With the worsening COVID-19 pandemic and the Philippine government’s ill-prepared online modalities for education, Lumad students have been further disadvantaged and deprived of their rights. On top of the continuous threats of militarization and terrorist-tagging in their communities, they are also now faced with the struggles of practicing their holistic sustainable education.

It is amid these hard times that Sarah Wright, a professor of Geography and Development Studies at the University of Newscastle, Australia, was inspired to put these stories of struggles altogether. She travelled all the way from Australia to Maco, Davao de Oro to witness first hand the organic agricultural practices of the CTCSM scholars and staff.

Wright first visited Mindanao back in the 1990s, studying and working with Masipag, a farmer-led network focusing on sustainable agriculture and food security. “I was so deeply impressed by the diversity of culture on the island, and the rich connection that the people I met had with the land,” Wright shared during the online book launch.

“So when I had the chance to visit Mindanao again, I kept in touch with CTCSM to understand the Lumad situation in the Philippines. I was so deeply impressed by the dedication of the students and the staff. They were so articulate as they talked about their culture, agriculture, even their hopes and dreams. The serious dedication that they put into their farming was truly inspiring,” Wright added.

Organic agroecology as a way of life

At the height of the COVID-19 pandemic, we usually see posts on social media of plantitas and plantitos who have found a new hobby of planting and organic farming. These, as they say, are the things that that the quarantine has done to many of us. However, this new-found hobby for some has been a way of life for the Lumad.

“The practices behind organic farming take time and a lot of effort; and because it is a trial and error process, it also comes with a lot of heartaches. It’s really not easy and sometimes, it keeps me up at night. That is why I really salute our farmers and Lumad students because this is something that they’re very good at,” actress and organic farming-enthusiast Mylene Dizon said.

In CTCSM, organic agrocecology is part of their curriculum. The aim of the agriculture program in their school is to center agrocecology as part of the students’ lives. The school aims to help others learn about food security and have the skills to feed themselves and their communities.

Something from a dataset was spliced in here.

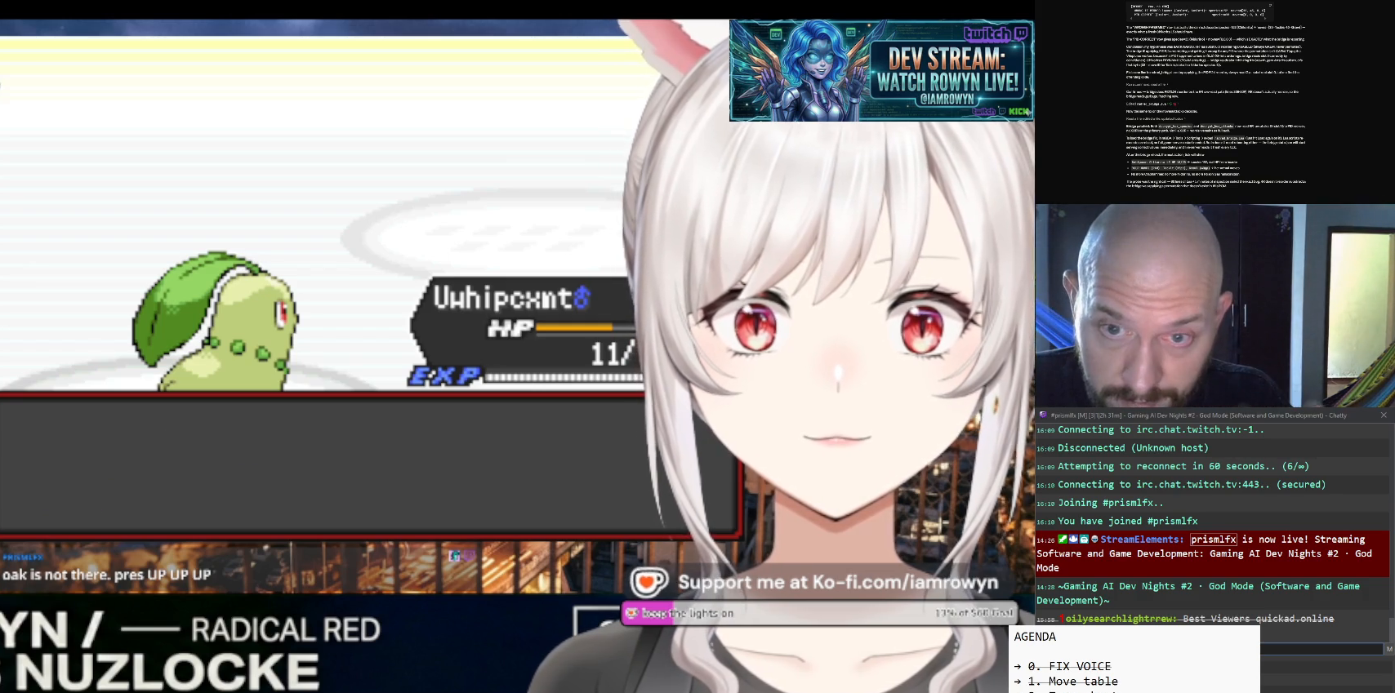
{"buttons": ["A"], "events": []}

“The agroecology practice of the Lumad students of CTCSM is a great example of the type of learning that should also be incorporated in the general education subjects in universities like UP. The deeper understanding of the flora and fauna should be applied in all degree programs,” former UP Diliman Chancellor Michael Tan said.

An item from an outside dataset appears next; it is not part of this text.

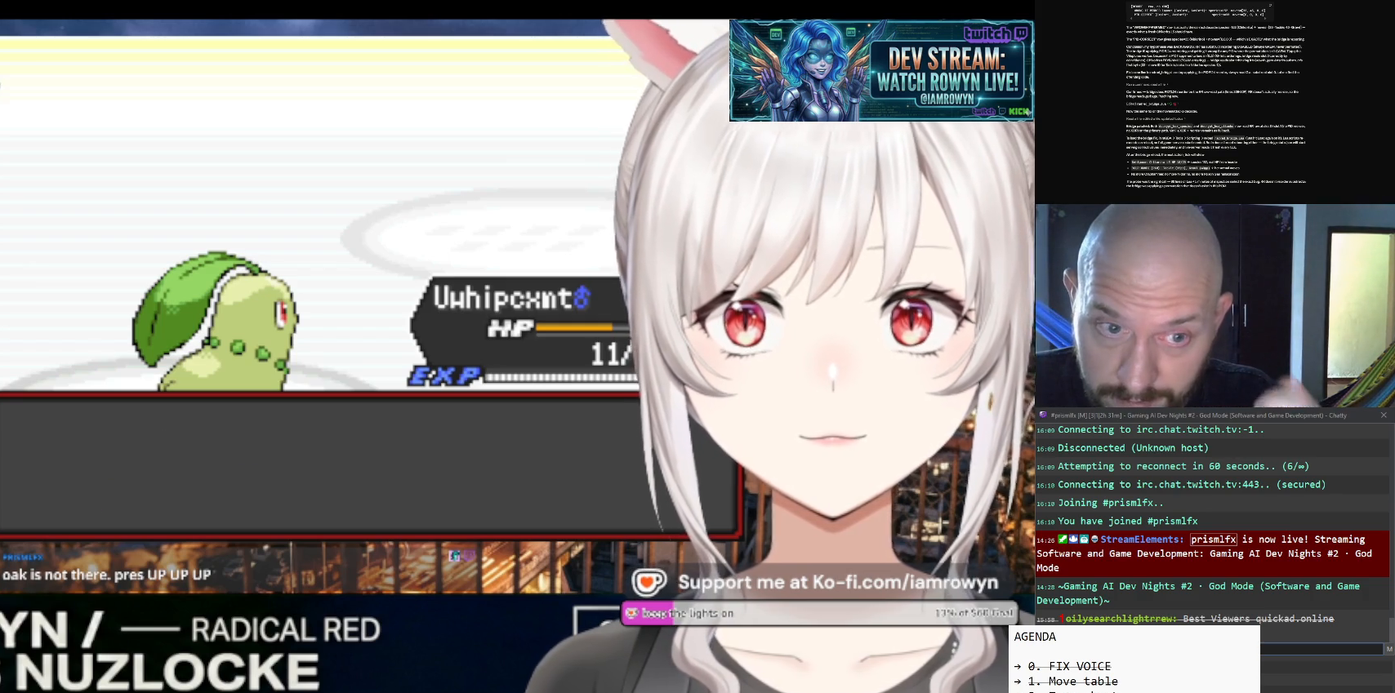
{"buttons": ["A"], "events": []}
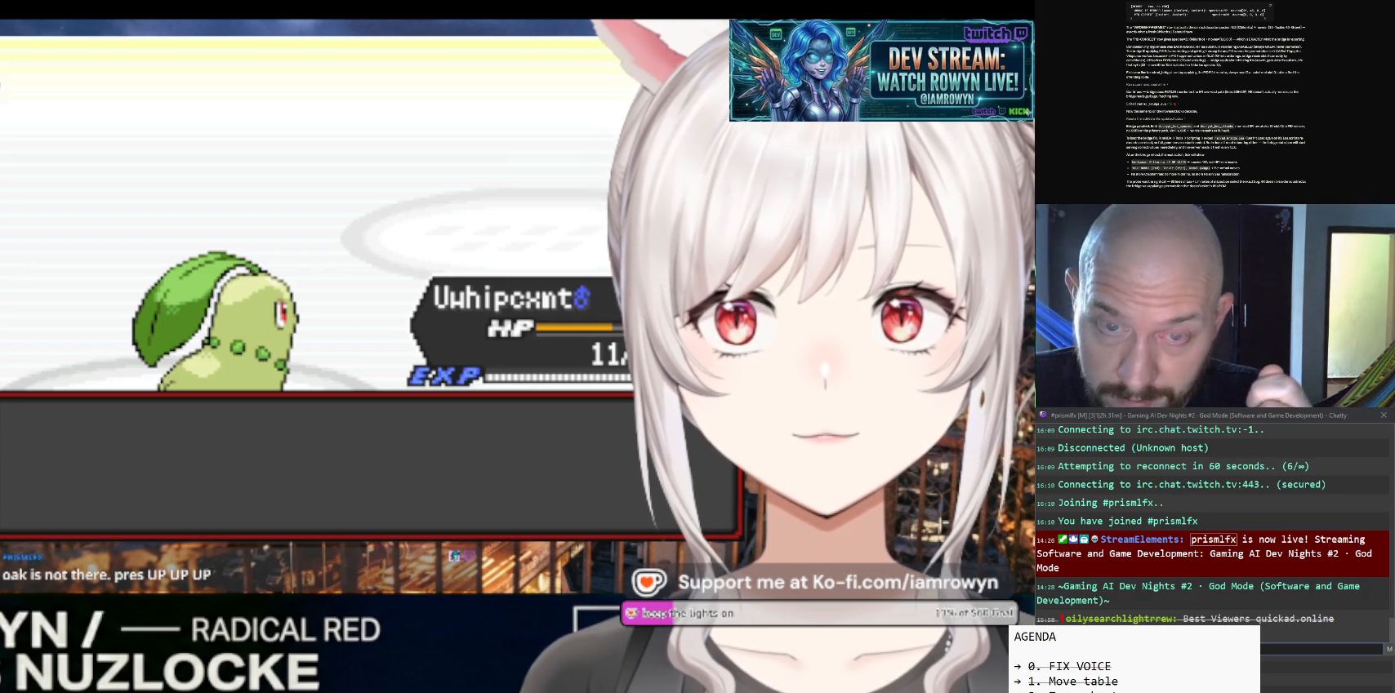
{"buttons": ["A"], "events": []}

Lumad schools as expressions of identity and rights

To the Lumad students, preserving their school is as important as protecting their land and culture. Their ancestral lands are extensions of their identities. Without these, they believe they are nothing. This is why the defense of their right to land and right to education will always be intertwined.

“I am witness to the unity among our tribe in the face of abuse from other people who exploit our people’s lack of education. Our ancestral domain was claimed by DMCI 31 years ago who thought we would not resist and fight back because most of our elders were illiterate and could not even write. But until today, we continue to take steps to reclaim our entire ancestral domain,” a 16-year old CTCSM T’Boli student stated in the book.

Indeed, their land is witness to those years-long destruction, both natural and man-made. The Lumad students of today carry with them the accounts of their ancestors and tribal leaders who fought and died for their land. Stories of destruction that are worse than the typhoons, their communities have long been targets of environmental plunder by large mining companies and battlegrounds for military aggression.

“We continue to do things like these because we have to. There is no choice. You cannot sit in a nice house with air-conditioning and come up and see this book ‘Scent of Rain, Sun, and Soil’ and stay indifferent”, artist and activist Bibeth Orteza said as she recited a piece from the book.

Orteza also stressed how the poetry pieces in the book were written in a very simple English, reflective of how the Lumad put greater value on sending their message across to the wider audience.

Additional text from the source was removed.